### [Work task]
After finding the line that contains "Humana Medicare Advantage regional plans", give again that line and each one following it, exactly, until the records end.

[Extracted page text data]
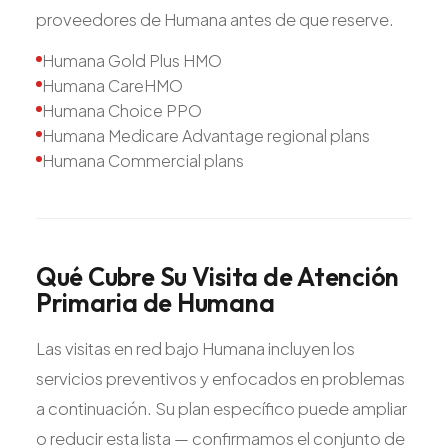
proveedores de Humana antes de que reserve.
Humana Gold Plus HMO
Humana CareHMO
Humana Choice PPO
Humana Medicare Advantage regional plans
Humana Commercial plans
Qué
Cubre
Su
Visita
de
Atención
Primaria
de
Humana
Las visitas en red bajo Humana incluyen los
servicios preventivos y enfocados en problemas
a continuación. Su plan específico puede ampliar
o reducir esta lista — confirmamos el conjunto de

### [Task output]
Humana Medicare Advantage regional plans
Humana Commercial plans
Qué
Cubre
Su
Visita
de
Atención
Primaria
de
Humana
Las visitas en red bajo Humana incluyen los
servicios preventivos y enfocados en problemas
a continuación. Su plan específico puede ampliar
o reducir esta lista — confirmamos el conjunto de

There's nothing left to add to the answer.